Пелагея Ивановна схватила ее за руки, уложила и прижала к груди. Еще несколько раз выкрикнула женщина, отворачивая от маски лицо. Но реже… реже… Глухо забормотала:
— Га-а… Пусти!.. А!..
Потом все слабее, слабее. В белой комнате наступила тишина. Прозрачные капли все падали и падали на белую марлю.
— Пелагея Ивановна, пульс?
— Хорош.
Пелагея Ивановна приподняла руку женщины и выпустила; та безжизненно, как плеть, шлепнулась о простыни. Фельдшер, сдвинув маску, посмотрел зрачок.
— Спит.
. . . . . . . . . . . . . . . . . . . .
. . . . . . . . . . . . . . . . . . . .
Лужа крови. Мои руки по локоть в крови. Кровяные пятна на простынях. Красные сгустки и комки марли.

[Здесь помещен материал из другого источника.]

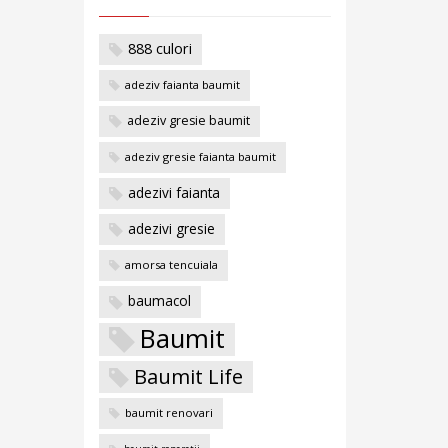
888 culori
adeziv faianta baumit
adeziv gresie baumit
adeziv gresie faianta baumit
adezivi faianta
adezivi gresie
amorsa tencuiala
baumacol
Baumit
Baumit Life
baumit renovari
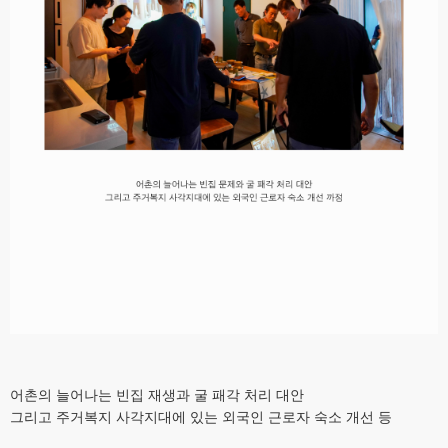
어촌의 늘어나는 빈집 재생과 굴 패각 처리 대안
그리고 주거복지 사각지대에 있는 외국인 근로자 숙소 개선 등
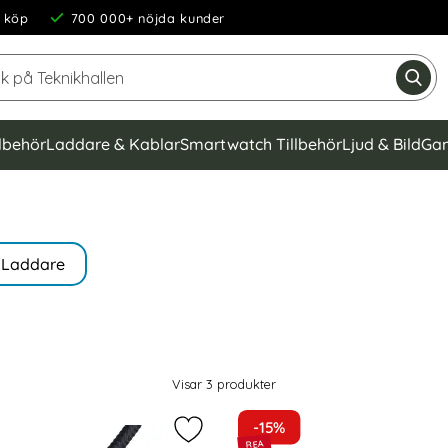
 köp
700 000+ nöjda kunder
Sök på Teknikhallen
Gen
llbehör
Laddare & Kablar
Smartwatch Tillbehör
Ljud & Bild
Gam
Laddare
Visar
3
produkter
-15%
 2m Type-C PD Flätad Nylon Kabel - Svart/Röd som favorit
Markera mcdodo 100W 6A Super Cha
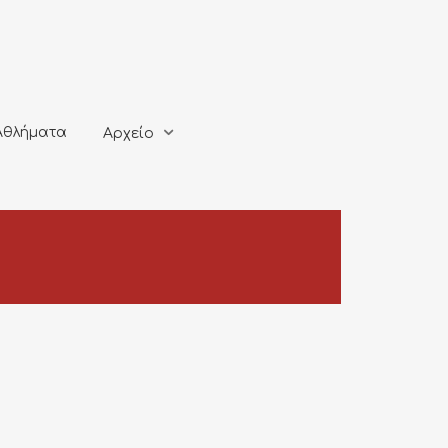
ματα
Αρχείο
Αθλήματα
Αρχείο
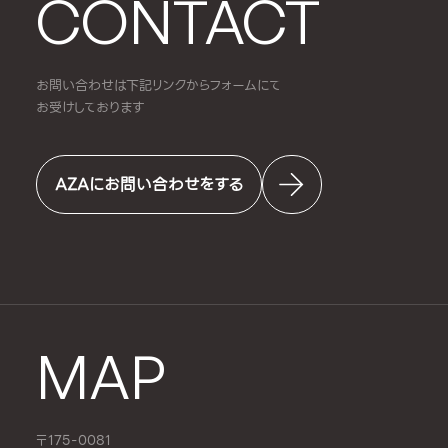
CONTACT
お問い合わせは下記リンクからフォームにて
お受けしております
AZAにお問い合わせをする
MAP
〒175-0081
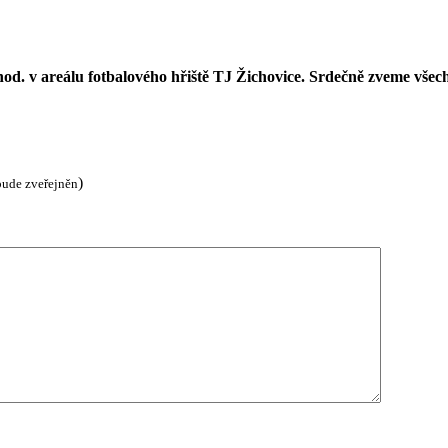
od. v areálu fotbalového hřiště TJ Žichovice. Srdečně zveme všech
)
bude zveřejněn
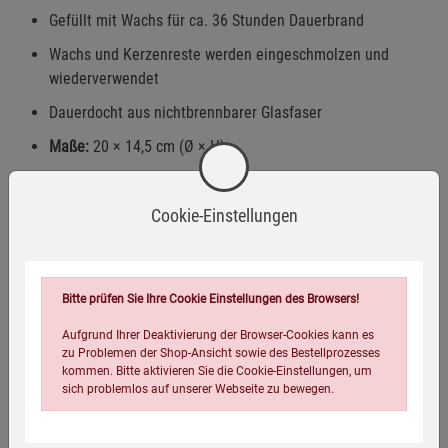
Gefüllt mit Wachs für ca. 36 Stunden Dauerbrand
Wachs und Kerzenreste werden eingeschmolzen und
wiederverwendet
Dauerdocht aus nichtbrennbarer Glasfaser
Maße:
20 × 14,5 cm (Ø × H)
Gewicht:
3,4 kg
Cookie-Einstellungen
Warnhinweise / Sicherheitsinformationen
Bitte prüfen Sie Ihre Cookie Einstellungen des Browsers!
Aufgrund Ihrer Deaktivierung der Browser-Cookies kann es
Warnhinweise
zu Problemen der Shop-Ansicht sowie des Bestellprozesses
kommen. Bitte aktivieren Sie die Cookie-Einstellungen, um
Darf nicht in die Hände von Kindern gelangen.
sich problemlos auf unserer Webseite zu bewegen.
Mehr anzeigen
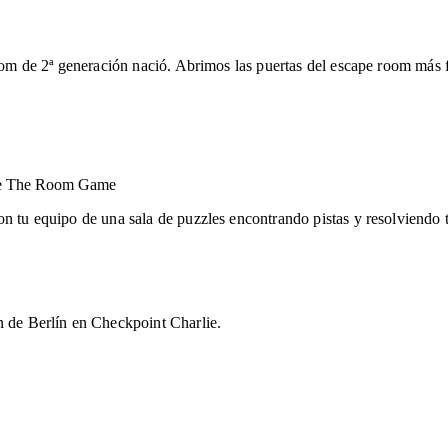
room de 2ª generación nació. Abrimos las puertas del escape room más
e The Room Game
n tu equipo de una sala de puzzles encontrando pistas y resolviendo t
n de Berlín en Checkpoint Charlie.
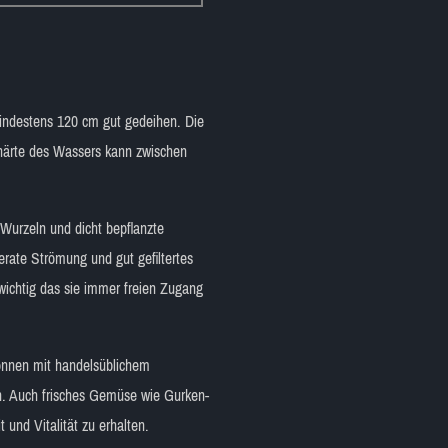
mindestens 120 cm gut gedeihen. Die
thärte des Wassers kann zwischen
 Wurzeln und dicht bepflanzte
rate Strömung und gut gefiltertes
 wichtig das sie immer freien Zugang
können mit handelsüblichem
en. Auch frisches Gemüse wie Gurken-
und Vitalität zu erhalten.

А Пелагея Ивановна уже встряхивает младенца и похлопывает его. Аксинья гремит ведрами, наливая в тазы воду. Младенца погружают то в холодную, то в горячую воду. Он молчит, и голова его безжизненно, словно на ниточке, болтается из стороны в сторону. Но вот вдруг не то скрип, не то вздох, а за ним слабый, хриплый первый крик.
— Жив… жив… — бормочет Пелагея Ивановна и укладывает младенца на подушку.
И мать жива. Ничего страшного, по счастью, не случилось. Вот я сам ощупываю пульс. Да, он ровный и четкий, и фельдшер тихонько трясет женщину за плечо и говорит:
— Ну, тетя, тетя, просыпайся.
Отбрасывают в сторону окровавленные простыни и торопливо закрывают мать чистой, и фельдшер с Аксиньей уносят ее в палату. Спеленутый младенец уезжает на подушке. Сморщенное коричневое личико глядит из белого ободка, и не прерывается тоненький плаксивый писк.
Вода бежит из кранов умывальников. Анна Николаевна жадно затягивается папироской, щурится от дыма, кашляет.
— А вы, доктор, хорошо сделали поворот, уверенно так.
Я усердно тру щеткой руки, искоса взглядываю на нее: не смеется ли? Но на лице у нее искреннее выражение горделивого удовольствия. Сердце мое полно радостью. Я гляжу на кровавый и белый беспорядок кругом, на красную воду в тазу и чувствую себя победителем. Но в глубине где-то шевелится червяк сомнения.
— Посмотрим еще, что будет дальше, — говорю я.